LA, San Francisco Bay Space misplaced residents throughout pandemic | WJHL

SACRAMENTO, Calif. (AP) – Los Angeles and the San Francisco Bay area both lost populations during the pandemic, according to new data released Friday, as the nation’s most populous state saw only its second year-over-year decline.

California estimates its population twice a year. The first report published in May estimates the population for the previous calendar year. The second report, released in December, estimates the population for the previous fiscal year ending June 30th.

California reported its first annual population decline back in May when the state said it had lost 182,083 people in 2020. On Friday, the state said it lost 173,000 people between July 1, 2020 and July 1, 2021.

The latest estimate confirms that California’s once seemingly limitless population growth has come to an end. It also shows that Los Angeles County and the nine counties surrounding San Francisco Bay lost population for the first time simultaneously in the same year. Together, these two areas make up more than 44% of the state’s nearly 40 million residents and have some of the most expensive house prices in the country.

Los Angeles County lost 67,500 people to lose nearly 10 million residents. The Bay Area’s nine counties, which together have about 7.7 million people, lost about 64,000 people.

California has 10 counties with at least 1 million residents, and seven of them have lost population. That includes San Diego County, which lost 15,000 people in its first reported annual decline. Central Valley counties near San Francisco Bay reported population increases, including Fresno, Placer, Merced, and Tulare.

“I don’t think that’s entirely surprising,” said Walter Schwarm, California’s chief demographer. “People are trading their commute for a level of housing they couldn’t or couldn’t even buy in the Bay Area.”

California’s population growth seemed limitless for almost its entire existence. It surpassed other western territories when it became a state in 1850, fueled by the discovery of gold in the Sierra Nevada foothills, which attracted hundreds of thousands of settlers while accelerating the decline in the native population.

This began a phase of intense growth that lasted more than a century as the state found prosperity in the years after World War II and again after the technology boom in the late 1980s and early 1990s.

But that growth has slowed significantly in recent years, until California lost a congressional seat for the first time in its history this spring because it has not grown as fast as other states over the past decade.
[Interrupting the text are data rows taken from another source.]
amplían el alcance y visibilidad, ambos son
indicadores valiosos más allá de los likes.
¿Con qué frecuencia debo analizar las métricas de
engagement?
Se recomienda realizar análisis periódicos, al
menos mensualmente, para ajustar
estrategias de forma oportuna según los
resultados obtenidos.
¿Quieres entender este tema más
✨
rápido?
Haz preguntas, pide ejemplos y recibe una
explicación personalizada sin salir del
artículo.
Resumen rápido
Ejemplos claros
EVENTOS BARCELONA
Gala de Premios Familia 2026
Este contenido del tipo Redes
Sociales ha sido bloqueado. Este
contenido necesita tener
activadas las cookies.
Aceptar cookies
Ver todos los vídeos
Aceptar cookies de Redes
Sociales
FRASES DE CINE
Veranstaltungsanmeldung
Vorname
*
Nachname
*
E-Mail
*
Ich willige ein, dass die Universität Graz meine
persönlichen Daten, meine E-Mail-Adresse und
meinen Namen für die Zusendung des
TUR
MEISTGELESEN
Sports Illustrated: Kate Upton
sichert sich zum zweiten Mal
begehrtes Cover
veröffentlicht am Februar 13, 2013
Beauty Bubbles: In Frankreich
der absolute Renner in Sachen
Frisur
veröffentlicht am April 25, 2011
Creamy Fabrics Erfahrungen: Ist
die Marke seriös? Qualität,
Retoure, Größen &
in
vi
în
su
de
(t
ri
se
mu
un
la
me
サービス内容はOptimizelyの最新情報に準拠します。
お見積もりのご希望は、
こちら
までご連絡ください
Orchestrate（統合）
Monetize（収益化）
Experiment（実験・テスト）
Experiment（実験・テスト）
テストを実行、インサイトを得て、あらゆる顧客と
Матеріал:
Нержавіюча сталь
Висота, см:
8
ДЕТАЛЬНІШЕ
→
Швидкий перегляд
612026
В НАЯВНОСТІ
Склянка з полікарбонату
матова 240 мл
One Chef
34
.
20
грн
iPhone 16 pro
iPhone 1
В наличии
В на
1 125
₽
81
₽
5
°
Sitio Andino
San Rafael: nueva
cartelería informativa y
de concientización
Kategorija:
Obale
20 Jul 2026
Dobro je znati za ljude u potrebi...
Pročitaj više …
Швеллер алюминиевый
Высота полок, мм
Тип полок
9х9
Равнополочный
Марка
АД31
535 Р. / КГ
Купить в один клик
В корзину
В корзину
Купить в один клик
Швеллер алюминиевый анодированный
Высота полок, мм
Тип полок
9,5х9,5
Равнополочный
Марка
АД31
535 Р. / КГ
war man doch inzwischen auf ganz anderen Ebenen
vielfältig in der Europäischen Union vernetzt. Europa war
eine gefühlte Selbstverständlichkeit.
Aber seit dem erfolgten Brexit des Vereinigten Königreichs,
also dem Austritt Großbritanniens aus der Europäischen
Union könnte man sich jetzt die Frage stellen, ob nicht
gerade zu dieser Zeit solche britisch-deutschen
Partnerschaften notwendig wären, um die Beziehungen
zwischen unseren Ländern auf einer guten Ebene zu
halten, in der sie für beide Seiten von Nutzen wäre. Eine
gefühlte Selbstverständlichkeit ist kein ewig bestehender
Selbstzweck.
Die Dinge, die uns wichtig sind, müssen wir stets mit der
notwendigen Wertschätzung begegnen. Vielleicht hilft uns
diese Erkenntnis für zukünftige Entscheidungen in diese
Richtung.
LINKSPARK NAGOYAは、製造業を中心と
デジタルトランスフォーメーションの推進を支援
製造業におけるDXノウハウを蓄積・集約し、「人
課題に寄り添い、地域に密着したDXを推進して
The state’s congressional delegation now has 52 members, still the majority in the country.

State officials blame the decline on a falling birth rate, a decline in international migration and the increased deaths associated with the coronavirus. Schwarm said he anticipates California growing again at some point, perhaps exceeding 40 million people by the middle of the decade.

“I don’t think we are in a period of long decline,” he said.
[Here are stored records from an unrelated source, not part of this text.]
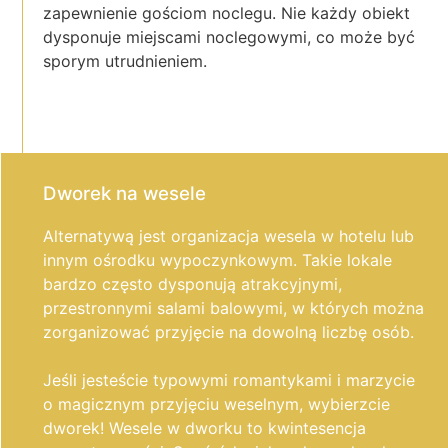
zapewnienie gościom noclegu. Nie każdy obiekt
dysponuje miejscami noclegowymi, co może być
sporym utrudnieniem.
Dworek na wesele
Alternatywą jest organizacja wesela w hotelu lub
innym ośrodku wypoczynkowym. Takie lokale
bardzo często dysponują atrakcyjnymi,
przestronnymi salami balowymi, w których można
zorganizować przyjęcie na dowolną liczbę osób.
Jeśli jesteście typowymi romantykami i marzycie
o magicznym przyjęciu weselnym, wybierzcie
dworek! Wesele w dworku to kwintesencja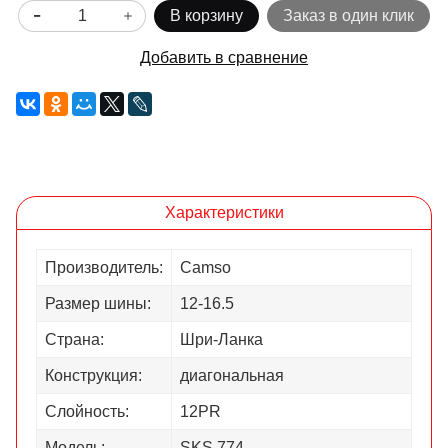
В корзину
Заказ в один клик
Добавить в сравнение
Характеристики
Производитель:
Camso
Размер шины:
12-16.5
Страна:
Шри-Ланка
Конструкция:
диагональная
Слойность:
12PR
Модель:
SKS 774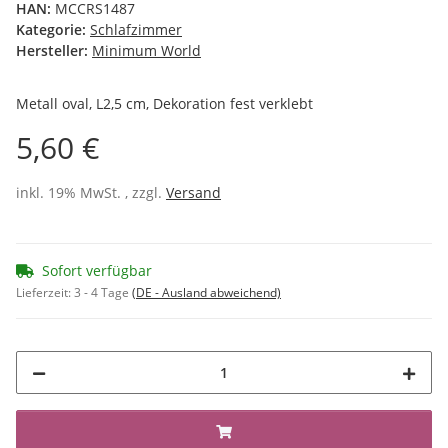
HAN:
MCCRS1487
Kategorie:
Schlafzimmer
Hersteller:
Minimum World
Metall oval, L2,5 cm, Dekoration fest verklebt
5,60 €
inkl. 19% MwSt. , zzgl.
Versand
Sofort verfügbar
Lieferzeit:
3 - 4 Tage
(DE - Ausland abweichend)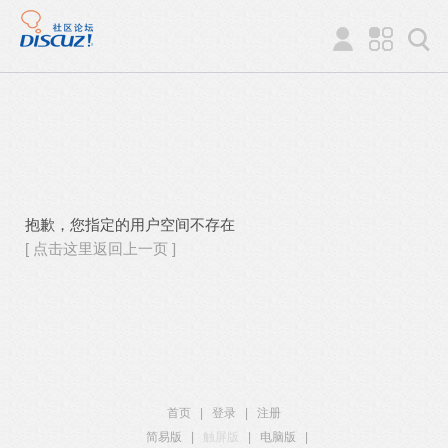
抱歉，您指定的用户空间不存在
[ 点击这里返回上一页 ]
首页
|
登录
|
注册
简易版
|
触屏版
|
电脑版
|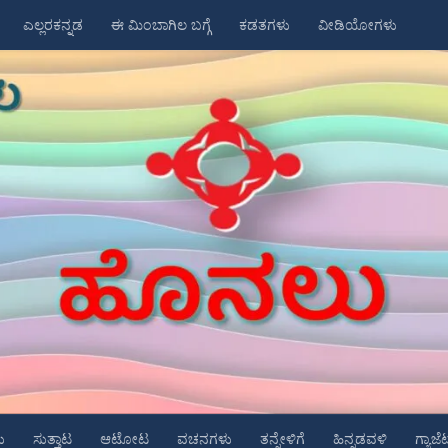
ಎಲ್ಲರಕನ್ನಡ
ಈ ಮಿಂಬಾಗಿಲ ಬಗ್ಗೆ
ಕಡತಗಳು
ವೀಡಿಯೋಗಳು
ು
ಸುತ್ತಾಟ
ಆಟೋಟ
ವಚನಗಳು
ತನ್ನೇಳಿಗೆ
ಹಿನ್ನಡವಳಿ
ಗ್ಯಾಜೆ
Critics blame California’s high cost of living and increasing crime. The average price of a single family home is nearly $ 800,000, making home ownership inaccessible to many while driving up rental prices. A home industry has sprung up helping people leave California for other states.

“When you can’t afford to live comfortably or feel unsafe, it is an important factor in the quality of life,” said Tom Lackey, a Republican from Palmdale. “You have been compromised, at least in part, because of the public order.”

The California government is Democrat-run, and Republicans have routinely pointed out the falling population as evidence that people are fleeing the state in droves because they are frustrated with state politics. But new research from the University of California’s bipartisan California Policy Lab suggests the problem is fewer people from other states are moving to California instead of leaving.

The number of people moving to California from other states has decreased by 38% since the pandemic began, the California Policy Lab reported this week. The number of people leaving California for other states has increased by 12% over the same period, in line with pre-pandemic trends, according to researchers.

Taken together, researchers say California’s population loss due to internal migration has more than doubled since the pandemic began in March 2020.

The San Francisco Bay Area is hardest hit by this trend. According to Evan White, executive director of the California Policy Lab at the University of California-Berkeley, 45% fewer people from other states moved to the Bay Area in late September than in early 2020.

“Public attention has focused on what is known as the ‘CalExodus’ phenomenon, but the reality is that the dramatic decline in ‘CalEntrances’ since the start of the pandemic has been a more important contributor to recent population changes in the state,” said Natalie Holmes, a research fellow at the California Policy Lab and co-author of its most recent report.